One Word Movie Review: EPIC
When I was a kid, my dad would take me every Saturday to get my hair cut and afterwards, he’d buy me a comic book. It was my introduction to Marvel Comics and the Marvel Universe of super heroes and amazing fantasy; a parallel world of smart-ass guys with cool powers, epic battles and girl troubles galore. I was also immersed in Greek and Norse mythology big-time, starting with the names of the planets in our solar system and branching off to constellations and so on. The heavens were staring down at me, full of questions and heavy with the weight of the gods imagined by our distant ancestors.
So now, with the release of Thor, the great Marvel Norse God, home to Asgard and the nine realms and the evil yet playful Loki, I truly wanted this movie to deliver the imagination of my youth directly onto the screen.

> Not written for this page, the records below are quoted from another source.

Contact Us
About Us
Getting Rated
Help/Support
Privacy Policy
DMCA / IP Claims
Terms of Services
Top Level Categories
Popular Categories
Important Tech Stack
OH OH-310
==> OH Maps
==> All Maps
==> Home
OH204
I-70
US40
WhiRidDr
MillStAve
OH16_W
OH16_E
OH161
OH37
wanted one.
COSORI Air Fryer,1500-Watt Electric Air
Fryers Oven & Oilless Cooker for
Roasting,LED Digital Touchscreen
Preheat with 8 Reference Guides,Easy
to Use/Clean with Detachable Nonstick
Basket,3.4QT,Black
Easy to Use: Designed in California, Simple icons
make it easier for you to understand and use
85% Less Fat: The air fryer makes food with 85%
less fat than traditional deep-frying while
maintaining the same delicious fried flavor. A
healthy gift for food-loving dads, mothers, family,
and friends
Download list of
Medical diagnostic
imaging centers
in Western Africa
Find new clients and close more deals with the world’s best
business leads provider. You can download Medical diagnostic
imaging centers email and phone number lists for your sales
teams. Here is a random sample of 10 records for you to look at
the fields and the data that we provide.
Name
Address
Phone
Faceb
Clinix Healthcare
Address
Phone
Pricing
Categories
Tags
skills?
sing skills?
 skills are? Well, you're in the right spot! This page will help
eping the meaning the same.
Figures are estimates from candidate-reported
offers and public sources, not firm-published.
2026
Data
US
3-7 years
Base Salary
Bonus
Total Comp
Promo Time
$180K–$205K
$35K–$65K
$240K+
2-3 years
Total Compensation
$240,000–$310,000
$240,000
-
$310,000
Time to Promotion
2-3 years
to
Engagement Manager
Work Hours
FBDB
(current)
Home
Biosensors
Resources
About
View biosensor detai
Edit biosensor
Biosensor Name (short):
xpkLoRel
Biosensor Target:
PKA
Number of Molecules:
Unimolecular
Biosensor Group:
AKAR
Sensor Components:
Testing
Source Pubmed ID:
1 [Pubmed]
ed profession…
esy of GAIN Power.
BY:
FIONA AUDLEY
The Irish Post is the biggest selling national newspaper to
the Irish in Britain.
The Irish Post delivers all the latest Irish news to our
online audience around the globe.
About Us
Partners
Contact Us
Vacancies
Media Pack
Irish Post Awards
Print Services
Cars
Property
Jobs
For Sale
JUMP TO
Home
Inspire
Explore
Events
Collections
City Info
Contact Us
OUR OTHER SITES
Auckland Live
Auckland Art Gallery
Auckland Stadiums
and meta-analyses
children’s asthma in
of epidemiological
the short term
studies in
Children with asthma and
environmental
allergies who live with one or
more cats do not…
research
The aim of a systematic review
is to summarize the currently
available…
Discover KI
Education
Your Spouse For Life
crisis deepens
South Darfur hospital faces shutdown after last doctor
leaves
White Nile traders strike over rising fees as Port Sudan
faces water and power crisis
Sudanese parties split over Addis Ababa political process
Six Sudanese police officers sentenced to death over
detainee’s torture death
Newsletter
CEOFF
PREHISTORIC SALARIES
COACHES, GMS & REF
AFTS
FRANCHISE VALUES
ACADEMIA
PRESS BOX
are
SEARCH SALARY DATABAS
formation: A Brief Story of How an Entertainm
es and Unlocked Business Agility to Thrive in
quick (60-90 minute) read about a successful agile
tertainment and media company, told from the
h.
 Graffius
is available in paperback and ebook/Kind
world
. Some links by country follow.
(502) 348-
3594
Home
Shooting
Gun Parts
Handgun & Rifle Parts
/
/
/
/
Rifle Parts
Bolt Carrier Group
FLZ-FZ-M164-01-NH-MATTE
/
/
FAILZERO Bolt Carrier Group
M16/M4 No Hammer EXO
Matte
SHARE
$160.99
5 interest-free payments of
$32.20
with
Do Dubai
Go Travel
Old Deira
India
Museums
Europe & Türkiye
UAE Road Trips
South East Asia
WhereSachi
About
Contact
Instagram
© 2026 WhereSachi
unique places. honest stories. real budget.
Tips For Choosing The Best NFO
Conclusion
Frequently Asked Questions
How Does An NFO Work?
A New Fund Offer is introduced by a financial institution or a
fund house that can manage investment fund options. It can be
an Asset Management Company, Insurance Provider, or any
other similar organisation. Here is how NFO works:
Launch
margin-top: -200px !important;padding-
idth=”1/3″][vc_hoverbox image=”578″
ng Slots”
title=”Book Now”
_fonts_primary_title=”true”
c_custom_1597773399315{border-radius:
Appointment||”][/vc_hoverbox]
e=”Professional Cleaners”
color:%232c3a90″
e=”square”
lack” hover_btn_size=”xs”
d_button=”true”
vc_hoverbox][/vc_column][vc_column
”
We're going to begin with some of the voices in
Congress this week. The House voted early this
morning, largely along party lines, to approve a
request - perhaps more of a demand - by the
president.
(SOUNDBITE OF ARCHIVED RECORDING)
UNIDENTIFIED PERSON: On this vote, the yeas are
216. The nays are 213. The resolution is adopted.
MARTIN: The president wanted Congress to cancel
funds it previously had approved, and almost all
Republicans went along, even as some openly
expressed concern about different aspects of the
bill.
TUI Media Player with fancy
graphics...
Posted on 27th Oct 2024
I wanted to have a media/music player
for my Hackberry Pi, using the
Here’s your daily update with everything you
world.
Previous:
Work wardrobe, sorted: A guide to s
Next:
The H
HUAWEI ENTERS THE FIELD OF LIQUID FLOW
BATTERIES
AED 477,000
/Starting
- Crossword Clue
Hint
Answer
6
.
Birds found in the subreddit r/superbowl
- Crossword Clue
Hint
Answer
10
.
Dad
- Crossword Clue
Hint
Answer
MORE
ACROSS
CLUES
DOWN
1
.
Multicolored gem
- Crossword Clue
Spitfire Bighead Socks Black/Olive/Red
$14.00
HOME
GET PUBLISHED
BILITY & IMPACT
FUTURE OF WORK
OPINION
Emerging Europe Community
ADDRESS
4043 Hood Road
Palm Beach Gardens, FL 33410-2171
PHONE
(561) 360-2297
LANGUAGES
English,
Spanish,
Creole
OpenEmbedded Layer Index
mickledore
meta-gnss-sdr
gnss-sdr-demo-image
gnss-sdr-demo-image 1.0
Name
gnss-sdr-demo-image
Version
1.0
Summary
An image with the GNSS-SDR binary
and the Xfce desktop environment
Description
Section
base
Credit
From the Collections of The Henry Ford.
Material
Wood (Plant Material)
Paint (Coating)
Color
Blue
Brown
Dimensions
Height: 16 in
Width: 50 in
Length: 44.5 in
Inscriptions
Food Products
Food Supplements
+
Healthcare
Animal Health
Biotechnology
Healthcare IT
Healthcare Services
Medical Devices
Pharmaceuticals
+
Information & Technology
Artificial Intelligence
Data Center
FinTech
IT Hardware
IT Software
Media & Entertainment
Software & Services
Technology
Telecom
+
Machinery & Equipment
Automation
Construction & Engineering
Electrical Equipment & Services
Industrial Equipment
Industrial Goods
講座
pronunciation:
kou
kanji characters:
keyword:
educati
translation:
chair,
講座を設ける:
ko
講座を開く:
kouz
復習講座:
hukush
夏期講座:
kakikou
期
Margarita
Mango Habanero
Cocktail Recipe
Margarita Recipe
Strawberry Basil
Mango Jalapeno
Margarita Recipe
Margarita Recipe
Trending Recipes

Well, rest easy my friends because this movie creates this slice of the Marvel Universe in spectacular fashion. Chris Hemsworth nails the God of Thunder with a mighty portrayal of strength, charm and humor, with an immortal’s arrogance tossed in. Natalie Portman plays the brainy Jane Foster as a clumsy yet charming absent-minded, socially inept scientist geek constantly driving into Thor with her truck. Underneath all that is her suppressed “hot chick who doesn’t know it” vibe just waiting to burst out for the right god/man/celestial traveller. Tom Hiddleston plays the charmingly evil Loki, biding his time under the shadow of his powerful older brother while secretly plotting to seize power over every damn realm in the cosmos.
Kenneth Branagh makes a welcome return to the cinema of epic stories of kings and sons and Shakespearean tragedies, balancing the action with the human side of this story; allowing the humor of a god stripped of power and banished to the dust of New Mexico to shine through with equal screen time as the cosmic battlegrounds.
I’ve admitted my bias towards this material but this, in some ways, raises the bar for Thor in my view. If this movie didn’t deliver, I would be trashing it all along the Rainbow Bridge to Asgard itself. But I don’t have to. In a crowded theater, the audience, myself included, had a thunderous good time.